- [THINGS TO DO]
1. In the Fen skating page, whose speed skating at the Sochi Winter Olympics is called a superb display?
2. List every place named in the Fen skating page.
3. Continue the Fen skating page from its last sentence.
───── PROVIDED TEXT
FEN CENTRE SKATING
OF NISA (UK) Ltd
ASSOCIATION

Welcome to Fen Skating.co.uk
This is a the site for all Fen Skating enthusiasts.
Please keep checking back as we get more information about the ever changing possibilities that we might get some ice, if the weather comes goods for us.
Unfortunately,the weather looks like it is going to get the better of us yet again this winter, we have had plenty of water, and in many cases far too much, but living in Sutton, I have only had to clear the frost from my car windscreen a couple of times all winter, so we have had a severe lack of frost.



The Winter Olympics in Sochi have come and gone, and what a what a festival of winter sport it has been, and a superb display of speed skating by the Dutch skaters, proving that the facilities they have in Holland, combined with an abundance of skaters, can produce a domination of a sport, at World and Olympic level.

The National Ice Skating Association (NISA) is the governing body for all forms of skating, except, on the Fens, and is currently trying to boost Long Track Speed Skating within the UK.

If the Winter Olympics has inspired you to want to get involved, please go to www.iceskating.org.uk  where you can click on the different disciplines of ice skating, including short track and long track speed skating.
──────────
───── DATASET EXTRACT
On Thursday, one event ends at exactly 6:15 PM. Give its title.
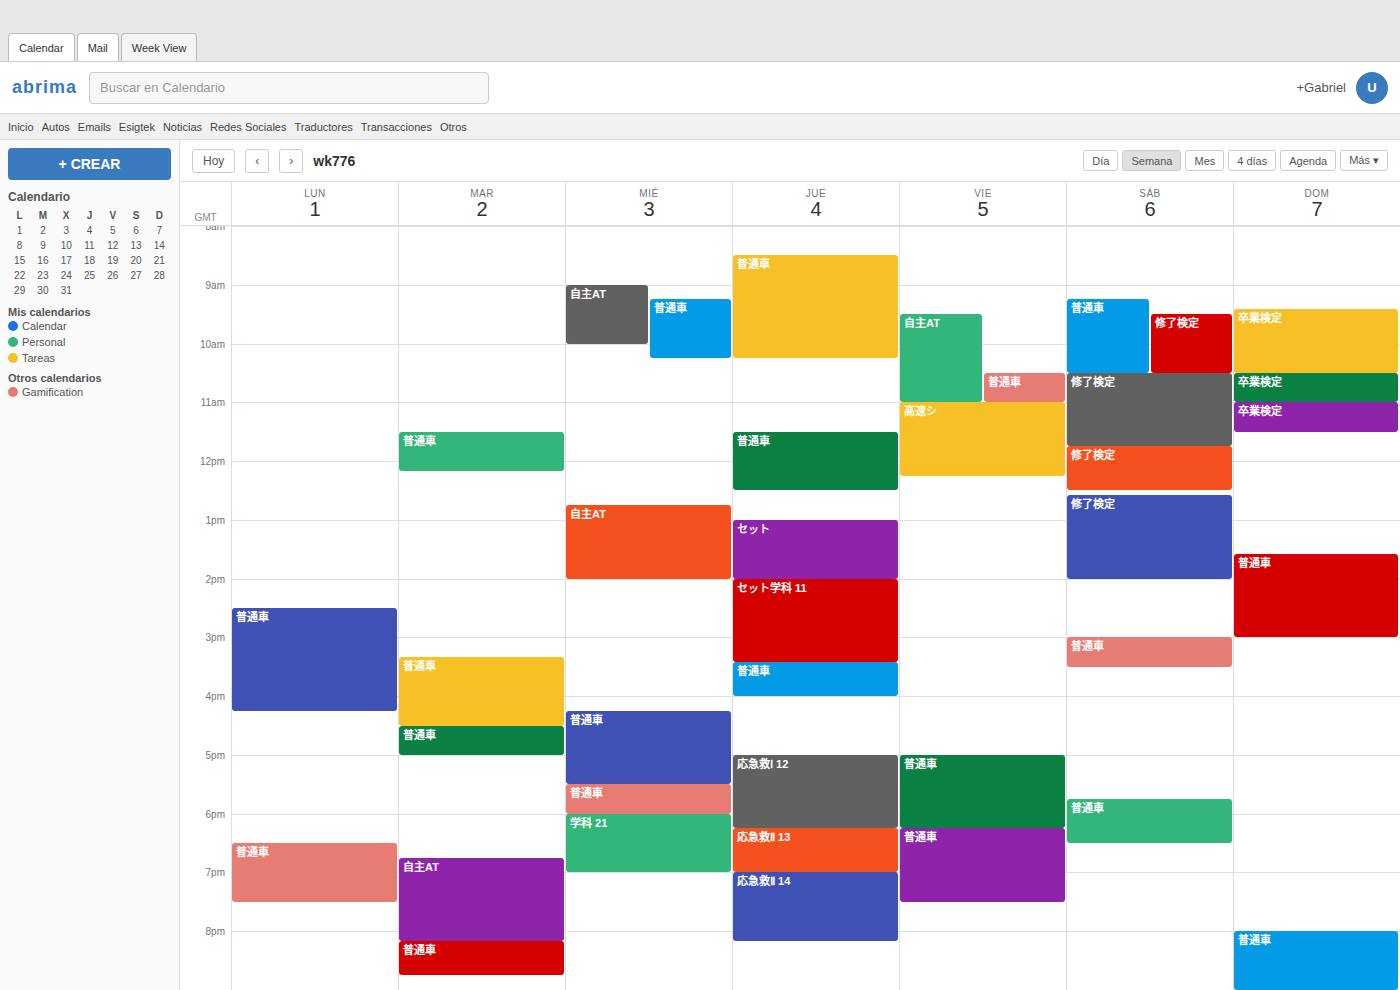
──────────
- [ANSWERS PER TASK]
1. The Dutch skaters'.

2. Sutton, Sochi, Holland, the UK, the Fens

3.
We need three things to happen for Fen Skating to be possible:-
1st We need water.
 In past years we have not had enough water, this year we have far too much! We usually skate on flood water that has frozen, this water is usually on flooded fields and flood plains, where the water is, at most no more than 3 feet (1 metre) deep, this year, at the moment, most of the areas where we would skate have in excess of 5 feet of water.
2nd We need frost.
A couple of nights frost, soon gets people thinking about a chance of Fen Skating, but in order to get on the Ice, we need a prolonged period of cold weather, we usually think that a minimum of 4 nights of hard frost, before there is a chance of skating, but that is totally dependant on how hard the frost is, at the actually filed whaere the water is, (it can be -2 in a village, but -6 out in the Fens, but it can also be the opposite, less cold out in the Fens, than in a village). A big contributary factor is also the daytime weather, if the sun gets out, and the temperaute rises above freezing, the effect of the overnight frost can be lost.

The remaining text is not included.